In March 2008, the Khans’ maid, Vilma Serralta, 69, sued the couple for denying her “lawful wages,” according to a complaint filed in U.S. District Court in the Northern District of California.
In the four years Serralta worked for the Khans as a live- in maid, she was paid between $1,000 and $1,300 a month, for 14- hour days that involved cleaning their 9,000 square-foot house, providing childcare and cooking, according to the complaint. That’s roughly $3 an hour.
Khan and her husband were also sued in 2005 in New York by Deutsche Bank AG, Germany’s biggest bank, for failing to repay a promissory note. They were ordered to pay $103,750, according to a settlement filed in New York Supreme Court.
Home Hedge Fund
Khan, 50, was a portfolio manager at a stock hedge fund run out of the couple’s home, said a person who knows Khan. She and her husband bought the house in Atherton, California, the richest town in Silicon Valley, for $10.5 million in January 2000, according to Zillow.com.
That same year, Silicon Storage Technology Inc. acquired Agate Semiconductor Inc., a company where Khan’s husband was president. Telephone calls trying to reach Sakhawat Khan through Silicon Storage weren’t answered.
The Khans sold the Atherton house in May for $9.4 million, according to Zillow.com. A new address and phone number weren’t available.
Junior Analyst
A key tip in the Rajaratnam case started with a junior analyst at Moody’s Investors Service, the Wall Street Journal reported yesterday.
The former analyst, Deep Shah, denied that he passed on any confidential information about Blackstone Group’s takeover of Hilton Hotels, which was cited in the Justice Department’s complaint, in exchange for money, the newspaper said.
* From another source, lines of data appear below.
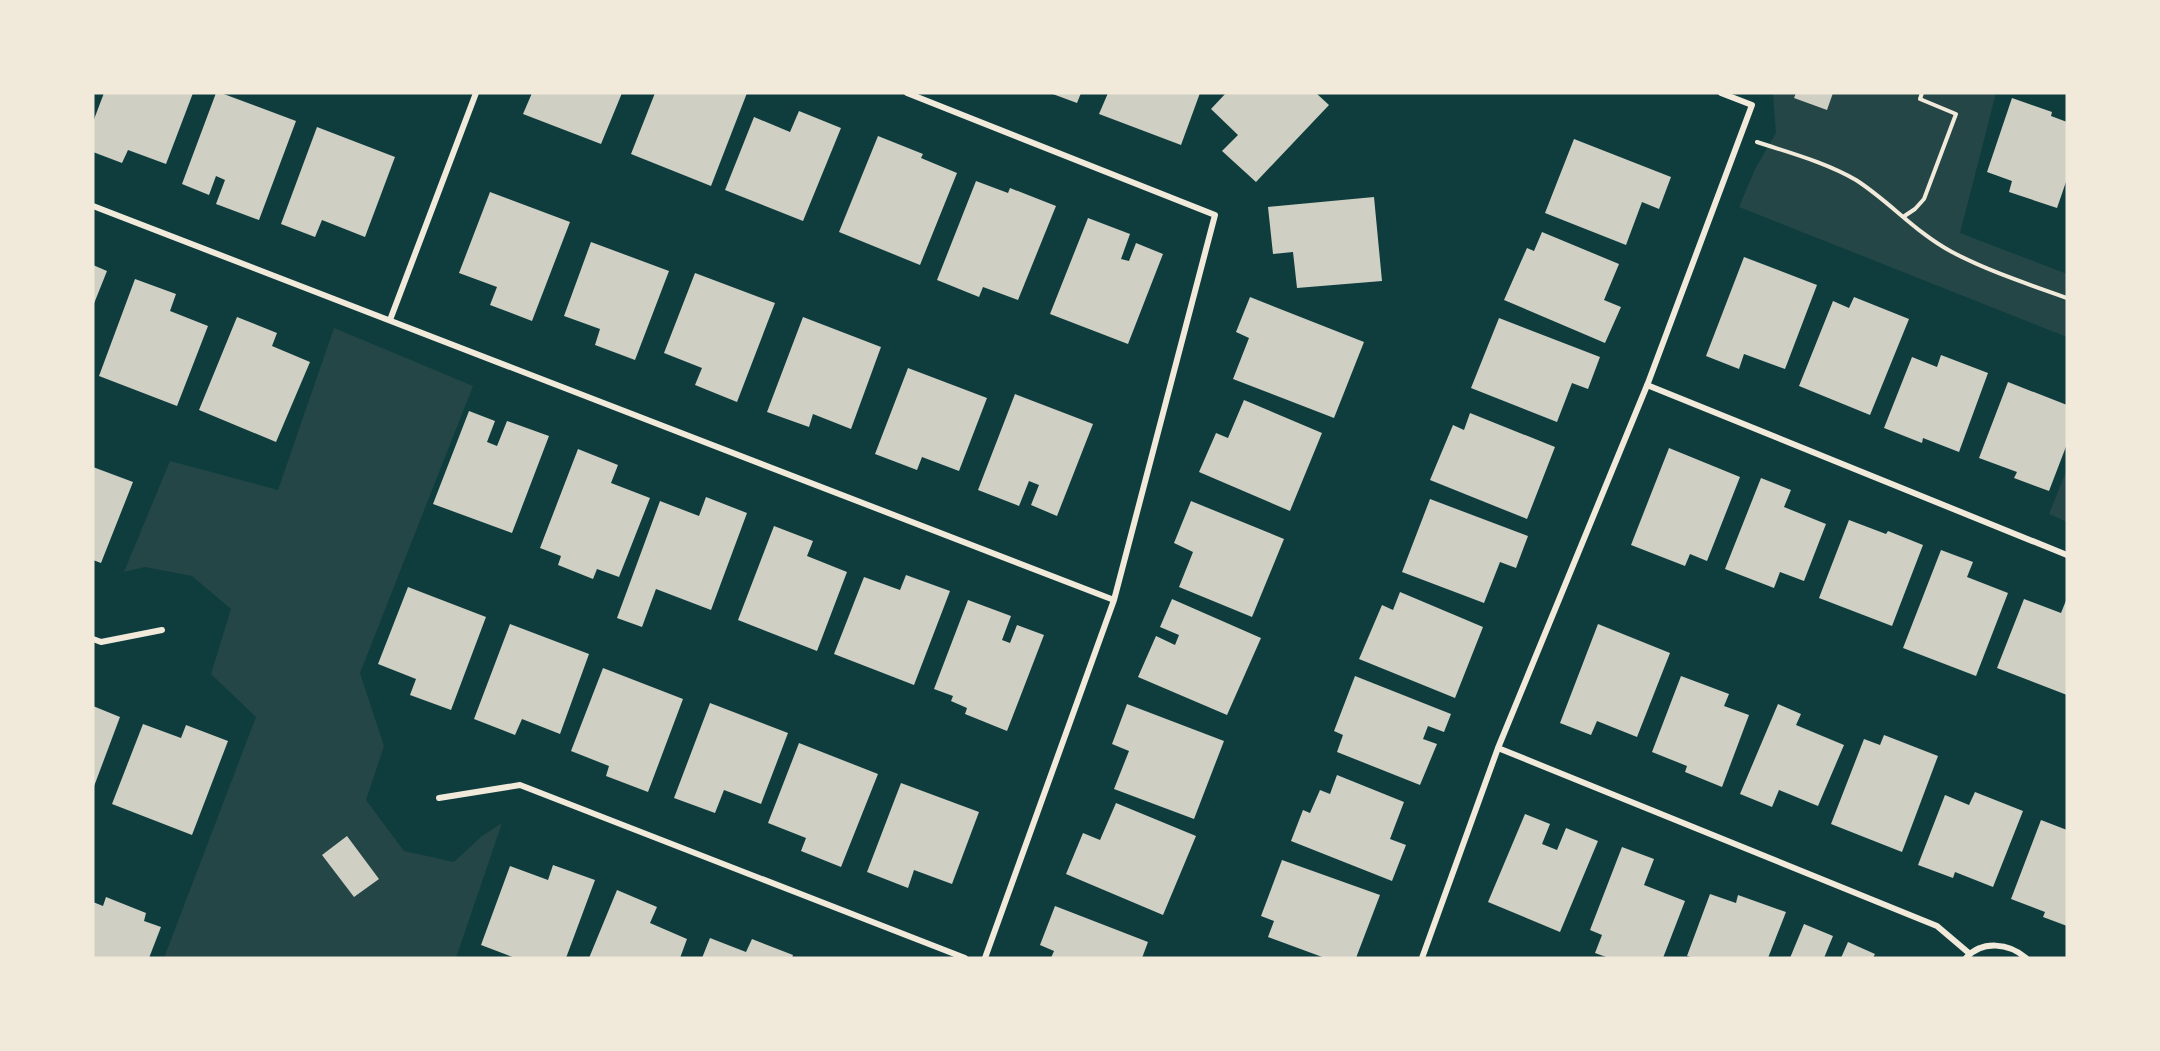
<svg xmlns="http://www.w3.org/2000/svg" width="2160" height="1051" font-family="'Noto Sans',sans-serif">
  <style>
    .green { fill: #244646 }
    .building { fill: #cfcfc3 }
    .lines { fill: none; stroke-linecap: round; stroke-linejoin: round }
    .path { stroke: #f1e9da; stroke-width: 4 }
    .minor { stroke: #f1e9da; stroke-width: 6 }
  </style>
  <rect width="100%" height="100%" fill="#0f3d3e"/>
  <path class="green" d="M 1773,93 L 1996,93 L 1960,233 L 2067,274 L 2067,337 L 1739,207 L 1755,169 L 1776,133 Z
    M 334,328 L 473,386 L 360,673 L 384,746 L 366,800 L 404,851 L 454,862 L 482,836 L 502,823 L 456,958 L 164,958 L 256,717 L 211,674 L 231,609 L 192,576 L 145,567 L 124,572 L 170,461 L 278,490 Z
    M 2067,469 L 2067,522 L 2049,514 Z"/>
  <path class="building" d="M 104,93 L 193,93 L 166,164 L 128,150 L 122,163 L 93,152 L 93,122 Z
    M 216,93 L 221,93 L 296,121 L 259,220 L 216,204 L 225,180 L 216,176 L 209,195 L 182,184 Z
    M 532,93 L 622,93 L 601,144 L 523,114 Z
    M 655,93 L 747,93 L 711,186 L 631,154 Z
    M 1050,93 L 1081,93 L 1077,103 Z
    M 1108,93 L 1200,93 L 1181,145 L 1099,114 Z
    M 1226,93 L 1316,93 L 1329,105 L 1256,182 L 1222,151 L 1238,135 L 1211,109 Z
    M 1796,93 L 1833,93 L 1827,110 L 1794,98 Z
    M 2012,98 L 2052,112 L 2051,116 L 2067,122 L 2067,179 L 2057,208 L 2009,192 L 2012,181 L 1987,172 Z
    M 799,111 L 841,128 L 803,221 L 725,190 L 754,117 L 790,132 Z
    M 317,127 L 395,157 L 365,237 L 322,220 L 315,237 L 281,224 Z
    M 878,136 L 923,154 L 921,158 L 957,173 L 920,265 L 839,232 Z
    M 1574,139 L 1671,177 L 1659,209 L 1642,202 L 1626,245 L 1545,213 Z
    M 976,181 L 1008,193 L 1010,188 L 1056,206 L 1018,300 L 983,287 L 979,297 L 937,280 Z
    M 490,192 L 570,222 L 532,321 L 490,305 L 497,287 L 459,273 Z
    M 1374,197 L 1382,281 L 1297,288 L 1293,252 L 1273,254 L 1268,207 Z
    M 1088,218 L 1130,234 L 1121,259 L 1129,261 L 1136,243 L 1163,254 L 1128,344 L 1050,314 Z
    M 1542,232 L 1619,264 L 1604,300 L 1621,307 L 1605,343 L 1504,300 L 1527,248 L 1534,251 Z
    M 591,242 L 669,271 L 635,360 L 595,345 L 600,329 L 564,316 Z
    M 1744,257 L 1817,285 L 1785,369 L 1744,354 L 1739,369 L 1706,356 Z
    M 93,265 L 107,271 L 93,306 Z
    M 695,273 L 775,303 L 737,402 L 695,385 L 702,368 L 664,353 Z
    M 135,279 L 176,294 L 170,311 L 208,326 L 177,406 L 99,376 Z
    M 1250,297 L 1364,342 L 1334,418 L 1233,379 L 1249,338 L 1236,332 Z
    M 1854,297 L 1909,319 L 1870,415 L 1799,386 L 1833,301 L 1849,308 Z
    M 237,317 L 277,333 L 272,346 L 310,362 L 276,442 L 199,410 Z
    M 803,317 L 881,347 L 851,429 L 813,414 L 809,427 L 767,412 Z
    M 1499,318 L 1600,357 L 1588,389 L 1572,383 L 1557,422 L 1471,388 Z
    M 1941,355 L 1988,373 L 1959,452 L 1923,438 L 1922,443 L 1884,428 L 1912,357 L 1937,367 Z
    M 908,368 L 987,398 L 959,471 L 922,457 L 917,470 L 875,454 Z
    M 2008,382 L 2067,405 L 2067,444 L 2049,491 L 2014,478 L 2017,472 L 1979,458 Z
    M 1015,394 L 1093,424 L 1057,516 L 1031,505 L 1039,485 L 1029,481 L 1019,506 L 978,490 Z
    M 1244,400 L 1322,433 L 1290,511 L 1199,472 L 1216,433 L 1228,438 Z
    M 469,411 L 495,421 L 487,442 L 497,446 L 507,421 L 549,436 L 512,533 L 433,504 Z
    M 1470,413 L 1555,447 L 1527,519 L 1430,480 L 1453,425 L 1464,430 Z
    M 1669,448 L 1740,477 L 1707,561 L 1690,554 L 1685,566 L 1631,545 Z
    M 578,449 L 618,465 L 611,483 L 650,498 L 619,577 L 597,569 L 593,579 L 558,565 L 561,556 L 540,548 Z
    M 93,467 L 133,482 L 101,563 L 93,560 Z
    M 1761,478 L 1791,490 L 1784,507 L 1826,524 L 1804,581 L 1780,572 L 1774,588 L 1725,569 Z
    M 706,497 L 747,513 L 711,610 L 656,589 L 642,627 L 617,618 L 660,501 L 699,516 Z
    M 1430,499 L 1528,536 L 1516,568 L 1500,562 L 1484,603 L 1402,572 Z
    M 1191,501 L 1284,539 L 1252,617 L 1179,587 L 1193,552 L 1174,543 Z
    M 1849,520 L 1886,534 L 1888,531 L 1923,545 L 1892,626 L 1819,598 Z
    M 774,526 L 813,541 L 807,556 L 847,572 L 817,651 L 738,620 Z
    M 1941,550 L 1973,562 L 1967,577 L 2008,593 L 1976,676 L 1903,648 Z
    M 906,575 L 950,591 L 914,685 L 834,654 L 864,577 L 900,590 Z
    M 408,587 L 486,617 L 451,710 L 410,695 L 416,679 L 378,664 Z
    M 1400,592 L 1483,627 L 1455,698 L 1359,659 L 1382,605 L 1393,610 Z
    M 2067,598 L 2067,695 L 1997,668 L 2024,599 L 2061,613 Z
    M 1172,599 L 1261,638 L 1227,715 L 1138,677 L 1156,636 L 1175,645 L 1179,635 L 1160,627 Z
    M 968,600 L 1011,616 L 1002,640 L 1010,643 L 1017,625 L 1044,635 L 1007,731 L 965,714 L 967,708 L 951,701 L 953,696 L 934,689 Z
    M 510,624 L 589,654 L 560,734 L 522,719 L 515,735 L 474,719 Z
    M 1598,624 L 1670,653 L 1637,737 L 1597,721 L 1591,735 L 1560,723 Z
    M 603,668 L 683,699 L 648,792 L 606,776 L 609,766 L 571,751 Z
    M 1355,676 L 1451,714 L 1444,732 L 1428,726 L 1423,739 L 1437,744 L 1420,785 L 1337,752 L 1343,735 L 1334,731 Z
    M 1681,676 L 1729,694 L 1724,706 L 1749,715 L 1722,787 L 1685,772 L 1687,766 L 1652,752 Z
    M 710,703 L 788,733 L 761,804 L 724,790 L 715,813 L 674,798 Z
    M 1127,704 L 1224,741 L 1194,819 L 1114,789 L 1129,751 L 1112,744 Z
    M 1778,704 L 1801,714 L 1796,725 L 1844,745 L 1818,806 L 1779,790 L 1772,807 L 1740,794 Z
    M 93,706 L 120,717 L 93,789 Z
    M 143,724 L 181,738 L 186,725 L 228,741 L 192,835 L 112,804 Z
    M 1884,735 L 1938,756 L 1902,852 L 1831,824 L 1864,739 L 1880,745 Z
    M 799,743 L 878,774 L 841,867 L 801,851 L 806,838 L 768,823 Z
    M 1337,775 L 1404,802 L 1390,839 L 1406,845 L 1392,881 L 1291,841 L 1303,810 L 1310,813 L 1320,790 L 1330,794 Z
    M 901,783 L 979,812 L 952,884 L 914,870 L 908,888 L 867,872 Z
    M 1975,792 L 2023,811 L 1993,887 L 1955,872 L 1953,878 L 1918,865 L 1945,795 L 1969,805 Z
    M 1116,803 L 1196,836 L 1163,915 L 1066,874 L 1083,833 L 1100,840 Z
    M 1525,814 L 1550,824 L 1542,844 L 1557,850 L 1566,828 L 1598,841 L 1560,932 L 1488,902 Z
    M 2041,820 L 2067,830 L 2067,926 L 2043,917 L 2045,912 L 2011,899 Z
    M 347,836 L 379,879 L 354,897 L 322,855 Z
    M 1622,847 L 1654,859 L 1644,885 L 1685,901 L 1663,958 L 1609,958 L 1595,953 L 1602,935 L 1590,930 Z
    M 1282,860 L 1380,895 L 1356,958 L 1325,958 L 1268,937 L 1274,921 L 1261,916 Z
    M 553,865 L 595,880 L 566,958 L 515,958 L 481,945 L 510,866 L 548,880 Z
    M 617,890 L 657,907 L 650,923 L 687,939 L 680,958 L 589,958 Z
    M 1710,894 L 1736,903 L 1738,895 L 1786,912 L 1768,958 L 1694,958 L 1687,956 Z
    M 106,897 L 146,913 L 144,921 L 161,927 L 149,958 L 93,958 L 93,902 L 103,906 Z
    M 1055,906 L 1148,942 L 1142,958 L 1051,958 L 1054,951 L 1040,945 Z
    M 1804,924 L 1833,936 L 1824,958 L 1790,958 Z
    M 710,938 L 746,952 L 752,939 L 793,955 L 792,958 L 702,958 Z
    M 1848,942 L 1875,954 L 1873,958 L 1841,958 Z"/>
  <g class="lines">
    <path class="path" d="M 1757,142 C 1790,153 1825,162 1856,180 C 1889,201 1916,233 1952,252 C 1988,271 2028,284 2067,298
      M 1903,217 L 1915,209 L 1924,199 L 1956,114 L 1920,99 L 1922,93"/>
    <path class="minor" d="M 907,93 L 1215,215 L 1114,600 L 985,958
      M 93,206 L 1114,600
      M 390,320 L 476,93
      M 1647,385 L 2067,555
      M 93,639 L 101,642 L 162,630
      M 1498,748 L 1937,926 L 1970,954
      M 439,798 L 520,785 L 965,958
      M 1422,958 L 1498,748 L 1648,383 L 1752,105 L 1721,93
      M 1966,958 C 1982,940 2009,943 2026,958"/>
  </g>
  <rect width="2160" height="1051" fill="none" stroke="#f1e9da" stroke-width="189"/>
</svg>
Rajaratnam, who was born in Sri Lanka, was sued in New Jersey federal court today by a group of more than 30 victims and survivors of attacks by the Tamil Tigers, a separatist group. The victims claim Rajaratnam and his family foundation gave millions of dollars to the Tamil Relief Organization, which the U.S. Treasury Department in 2007 said was a front for the Tamil Tigers, designated by the U.S. as a terrorist organization.